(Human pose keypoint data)

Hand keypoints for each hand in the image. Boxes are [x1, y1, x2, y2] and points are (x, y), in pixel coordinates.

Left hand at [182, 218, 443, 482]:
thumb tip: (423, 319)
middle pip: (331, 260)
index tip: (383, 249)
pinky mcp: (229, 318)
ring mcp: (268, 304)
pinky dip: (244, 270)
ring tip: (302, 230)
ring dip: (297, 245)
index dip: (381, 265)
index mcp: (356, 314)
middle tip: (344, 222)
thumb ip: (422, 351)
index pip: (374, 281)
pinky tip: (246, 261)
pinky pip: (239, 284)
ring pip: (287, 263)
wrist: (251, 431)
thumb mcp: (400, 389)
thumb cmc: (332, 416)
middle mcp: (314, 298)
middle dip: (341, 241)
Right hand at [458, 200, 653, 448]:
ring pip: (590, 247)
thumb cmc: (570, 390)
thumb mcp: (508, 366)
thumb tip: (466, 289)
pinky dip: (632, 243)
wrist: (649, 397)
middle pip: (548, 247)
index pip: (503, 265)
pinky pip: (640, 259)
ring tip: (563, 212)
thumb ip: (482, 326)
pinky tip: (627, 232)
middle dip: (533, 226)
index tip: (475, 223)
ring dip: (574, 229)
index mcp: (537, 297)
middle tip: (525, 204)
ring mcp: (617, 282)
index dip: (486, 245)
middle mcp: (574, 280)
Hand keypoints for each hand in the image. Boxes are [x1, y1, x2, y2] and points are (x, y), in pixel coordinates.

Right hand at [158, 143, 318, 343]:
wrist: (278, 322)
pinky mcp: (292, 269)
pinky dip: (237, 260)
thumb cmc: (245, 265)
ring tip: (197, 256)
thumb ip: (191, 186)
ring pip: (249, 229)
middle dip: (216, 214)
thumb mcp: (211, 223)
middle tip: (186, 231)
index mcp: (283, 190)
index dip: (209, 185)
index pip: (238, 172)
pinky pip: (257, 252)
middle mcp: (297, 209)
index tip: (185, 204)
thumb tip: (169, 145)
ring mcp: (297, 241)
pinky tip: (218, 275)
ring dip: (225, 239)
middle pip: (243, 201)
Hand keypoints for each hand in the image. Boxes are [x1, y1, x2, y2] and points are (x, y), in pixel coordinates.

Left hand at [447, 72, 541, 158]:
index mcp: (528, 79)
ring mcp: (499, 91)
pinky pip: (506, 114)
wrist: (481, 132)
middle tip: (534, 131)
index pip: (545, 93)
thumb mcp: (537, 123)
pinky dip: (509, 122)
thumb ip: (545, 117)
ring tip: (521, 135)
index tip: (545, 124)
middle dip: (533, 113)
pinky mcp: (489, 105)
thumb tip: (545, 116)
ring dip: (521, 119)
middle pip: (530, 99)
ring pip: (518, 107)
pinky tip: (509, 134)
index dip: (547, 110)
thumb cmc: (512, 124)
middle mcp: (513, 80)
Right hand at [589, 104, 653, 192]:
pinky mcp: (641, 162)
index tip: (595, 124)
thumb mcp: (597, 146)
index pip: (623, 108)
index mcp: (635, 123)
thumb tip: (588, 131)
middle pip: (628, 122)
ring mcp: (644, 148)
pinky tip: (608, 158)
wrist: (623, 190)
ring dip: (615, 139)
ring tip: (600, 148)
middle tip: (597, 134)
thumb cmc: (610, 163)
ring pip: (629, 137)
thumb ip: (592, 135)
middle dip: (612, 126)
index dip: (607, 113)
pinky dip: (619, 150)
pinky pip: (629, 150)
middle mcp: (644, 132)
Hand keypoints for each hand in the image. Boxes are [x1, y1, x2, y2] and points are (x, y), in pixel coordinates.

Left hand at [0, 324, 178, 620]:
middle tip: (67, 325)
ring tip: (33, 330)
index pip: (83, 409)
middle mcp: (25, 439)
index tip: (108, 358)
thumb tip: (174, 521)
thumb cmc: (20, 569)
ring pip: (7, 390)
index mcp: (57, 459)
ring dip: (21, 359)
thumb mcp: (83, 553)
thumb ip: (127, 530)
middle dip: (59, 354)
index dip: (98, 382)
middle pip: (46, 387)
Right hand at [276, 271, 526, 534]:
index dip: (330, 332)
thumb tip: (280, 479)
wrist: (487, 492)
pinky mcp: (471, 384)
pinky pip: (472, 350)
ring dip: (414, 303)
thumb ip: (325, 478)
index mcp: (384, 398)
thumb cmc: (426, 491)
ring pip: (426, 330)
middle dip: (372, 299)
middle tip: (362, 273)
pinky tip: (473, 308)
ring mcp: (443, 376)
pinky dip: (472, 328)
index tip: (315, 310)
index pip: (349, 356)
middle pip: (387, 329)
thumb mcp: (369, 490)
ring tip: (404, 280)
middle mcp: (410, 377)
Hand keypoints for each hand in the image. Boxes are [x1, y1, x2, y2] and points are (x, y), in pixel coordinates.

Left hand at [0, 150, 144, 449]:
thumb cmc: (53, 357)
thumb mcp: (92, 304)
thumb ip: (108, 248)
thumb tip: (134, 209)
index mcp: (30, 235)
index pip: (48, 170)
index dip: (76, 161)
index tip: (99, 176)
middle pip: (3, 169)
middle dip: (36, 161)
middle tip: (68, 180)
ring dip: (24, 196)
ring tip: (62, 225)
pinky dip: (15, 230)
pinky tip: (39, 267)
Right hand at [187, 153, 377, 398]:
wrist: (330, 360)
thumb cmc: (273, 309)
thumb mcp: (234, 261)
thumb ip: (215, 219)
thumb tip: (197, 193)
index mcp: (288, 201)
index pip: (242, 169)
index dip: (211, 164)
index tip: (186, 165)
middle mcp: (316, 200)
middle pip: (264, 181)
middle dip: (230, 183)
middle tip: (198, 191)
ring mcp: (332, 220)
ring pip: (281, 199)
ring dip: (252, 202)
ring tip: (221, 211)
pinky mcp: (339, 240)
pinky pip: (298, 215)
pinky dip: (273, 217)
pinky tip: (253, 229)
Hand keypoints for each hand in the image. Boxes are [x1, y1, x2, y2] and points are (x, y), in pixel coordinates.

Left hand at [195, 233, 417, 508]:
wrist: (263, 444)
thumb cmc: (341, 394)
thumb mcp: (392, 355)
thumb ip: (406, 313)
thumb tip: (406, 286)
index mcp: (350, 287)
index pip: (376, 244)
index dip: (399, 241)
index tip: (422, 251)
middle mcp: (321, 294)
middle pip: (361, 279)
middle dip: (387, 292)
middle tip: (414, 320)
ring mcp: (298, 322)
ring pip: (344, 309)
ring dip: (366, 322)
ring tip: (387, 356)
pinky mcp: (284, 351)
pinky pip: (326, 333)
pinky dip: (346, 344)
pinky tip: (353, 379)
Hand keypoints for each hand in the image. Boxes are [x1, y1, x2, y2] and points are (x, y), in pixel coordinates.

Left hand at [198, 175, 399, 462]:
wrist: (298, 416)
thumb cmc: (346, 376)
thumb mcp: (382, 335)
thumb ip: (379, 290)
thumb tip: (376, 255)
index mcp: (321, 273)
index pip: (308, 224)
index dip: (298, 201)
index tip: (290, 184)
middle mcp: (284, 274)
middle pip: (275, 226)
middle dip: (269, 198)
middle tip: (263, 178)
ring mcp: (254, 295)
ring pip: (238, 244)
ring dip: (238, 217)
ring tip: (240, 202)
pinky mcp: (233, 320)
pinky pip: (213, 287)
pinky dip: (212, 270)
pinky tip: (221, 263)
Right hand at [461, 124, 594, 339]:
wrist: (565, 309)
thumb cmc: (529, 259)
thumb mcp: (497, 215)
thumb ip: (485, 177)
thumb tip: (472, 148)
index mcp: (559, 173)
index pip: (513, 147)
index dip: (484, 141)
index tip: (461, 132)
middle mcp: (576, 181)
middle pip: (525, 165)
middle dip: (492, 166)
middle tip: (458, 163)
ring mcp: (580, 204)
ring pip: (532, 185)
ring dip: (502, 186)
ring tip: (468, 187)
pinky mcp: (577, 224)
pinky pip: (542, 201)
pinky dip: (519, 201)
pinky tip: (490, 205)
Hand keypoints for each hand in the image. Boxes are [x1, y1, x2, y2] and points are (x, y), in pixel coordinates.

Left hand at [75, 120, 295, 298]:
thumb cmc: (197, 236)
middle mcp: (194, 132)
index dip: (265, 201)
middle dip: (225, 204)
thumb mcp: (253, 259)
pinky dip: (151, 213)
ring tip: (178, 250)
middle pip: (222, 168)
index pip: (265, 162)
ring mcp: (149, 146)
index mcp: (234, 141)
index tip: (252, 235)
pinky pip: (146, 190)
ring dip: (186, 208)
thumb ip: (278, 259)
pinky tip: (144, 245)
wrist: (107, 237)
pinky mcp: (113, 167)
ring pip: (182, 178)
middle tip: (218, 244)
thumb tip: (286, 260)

* [WHAT YOU HAVE TO DO]
Quote, without alteration, the final stretch of the entries: the line with "ring mcp: (298, 322)" onward to the last line.

* [PROBLEM SOLUTION]
ring mcp: (298, 322)
ring pip: (344, 309)
ring dip: (366, 322)
ring tip: (387, 356)
pinky mcp: (284, 351)
pinky pip: (326, 333)
pinky dip: (346, 344)
pinky tip: (353, 379)
Hand keypoints for each hand in the image. Boxes are [x1, y1, x2, y2] and points are (x, y), in pixel coordinates.

Left hand at [198, 175, 399, 462]:
wrist: (298, 416)
thumb cmc: (346, 376)
thumb mcp: (382, 335)
thumb ip: (379, 290)
thumb tip: (376, 255)
index mcp: (321, 273)
index pip: (308, 224)
index dip: (298, 201)
index tip: (290, 184)
middle mcp: (284, 274)
middle pip: (275, 226)
middle dip: (269, 198)
middle tip: (263, 178)
ring mcp: (254, 295)
ring pip: (238, 244)
ring dip: (238, 217)
ring tip: (240, 202)
pinky mcp: (233, 320)
pinky pip: (213, 287)
pinky dip: (212, 270)
pinky tip: (221, 263)
Right hand at [461, 124, 594, 339]:
wrist: (565, 309)
thumb cmc: (529, 259)
thumb mcp: (497, 215)
thumb ip: (485, 177)
thumb tip: (472, 148)
index mcp: (559, 173)
index pip: (513, 147)
index dip: (484, 141)
index tip: (461, 132)
middle mcp: (576, 181)
middle pip: (525, 165)
middle dip: (492, 166)
middle tip: (458, 163)
ring mcp: (580, 204)
ring pip: (532, 185)
ring dip: (502, 186)
ring tip: (468, 187)
pinky mcp: (577, 224)
pinky pip: (542, 201)
pinky dip: (519, 201)
pinky tip: (490, 205)
Hand keypoints for each hand in the image. Boxes are [x1, y1, x2, y2] and points are (x, y), in pixel coordinates.

Left hand at [75, 120, 295, 298]:
thumb cmc: (197, 236)
middle mcp: (194, 132)
index dip: (265, 201)
middle dip: (225, 204)
thumb mcp: (253, 259)
pinky dip: (151, 213)
ring tip: (178, 250)
middle pip: (222, 168)
index pip: (265, 162)
ring mcp: (149, 146)
index mcp: (234, 141)
index tip: (252, 235)
pinky pip: (146, 190)
ring dip: (186, 208)
thumb ip: (278, 259)
pinky tip: (144, 245)
wrist: (107, 237)
pinky mcp: (113, 167)
ring pip: (182, 178)
middle tip: (218, 244)
thumb tip: (286, 260)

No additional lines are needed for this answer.